*** Opening Data for this task ***

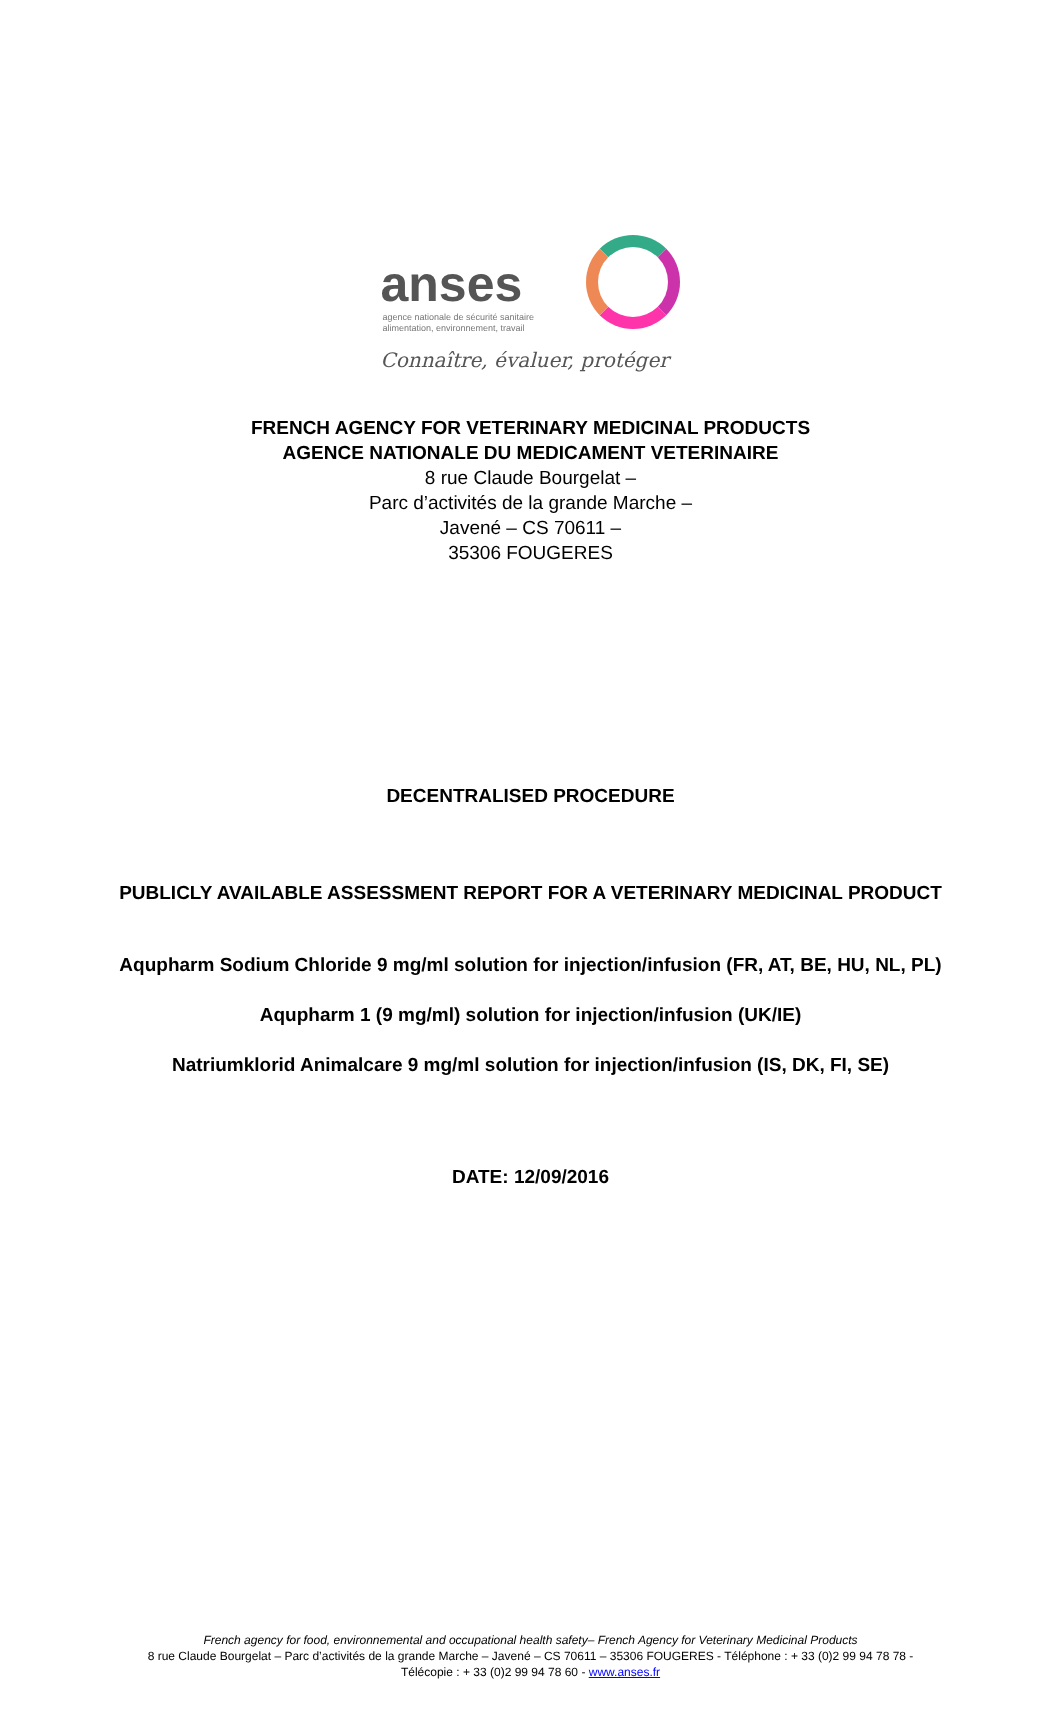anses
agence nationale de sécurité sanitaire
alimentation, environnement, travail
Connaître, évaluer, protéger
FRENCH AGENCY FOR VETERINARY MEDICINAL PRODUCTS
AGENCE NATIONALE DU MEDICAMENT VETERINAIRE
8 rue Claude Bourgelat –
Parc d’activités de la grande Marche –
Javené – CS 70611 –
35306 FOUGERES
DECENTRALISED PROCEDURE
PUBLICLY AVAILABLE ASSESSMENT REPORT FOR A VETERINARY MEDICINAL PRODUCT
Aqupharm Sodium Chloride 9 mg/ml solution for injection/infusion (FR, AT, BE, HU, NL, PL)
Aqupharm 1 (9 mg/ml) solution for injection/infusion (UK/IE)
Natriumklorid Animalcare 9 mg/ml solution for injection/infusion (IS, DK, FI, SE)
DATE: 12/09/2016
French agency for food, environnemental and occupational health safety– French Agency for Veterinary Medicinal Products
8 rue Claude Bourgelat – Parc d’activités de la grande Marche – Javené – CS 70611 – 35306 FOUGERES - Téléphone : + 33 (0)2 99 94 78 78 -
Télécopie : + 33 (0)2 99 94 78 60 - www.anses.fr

*** Closing Data for this task ***

Give back the records above exactly, with no pictures.

anses
agence nationale de sécurité sanitaire
alimentation, environnement, travail
Connaître, évaluer, protéger
FRENCH AGENCY FOR VETERINARY MEDICINAL PRODUCTS
AGENCE NATIONALE DU MEDICAMENT VETERINAIRE
8 rue Claude Bourgelat –
Parc d’activités de la grande Marche –
Javené – CS 70611 –
35306 FOUGERES
DECENTRALISED PROCEDURE
PUBLICLY AVAILABLE ASSESSMENT REPORT FOR A VETERINARY MEDICINAL PRODUCT
Aqupharm Sodium Chloride 9 mg/ml solution for injection/infusion (FR, AT, BE, HU, NL, PL)
Aqupharm 1 (9 mg/ml) solution for injection/infusion (UK/IE)
Natriumklorid Animalcare 9 mg/ml solution for injection/infusion (IS, DK, FI, SE)
DATE: 12/09/2016
French agency for food, environnemental and occupational health safety– French Agency for Veterinary Medicinal Products
8 rue Claude Bourgelat – Parc d’activités de la grande Marche – Javené – CS 70611 – 35306 FOUGERES - Téléphone : + 33 (0)2 99 94 78 78 -
Télécopie : + 33 (0)2 99 94 78 60 - www.anses.fr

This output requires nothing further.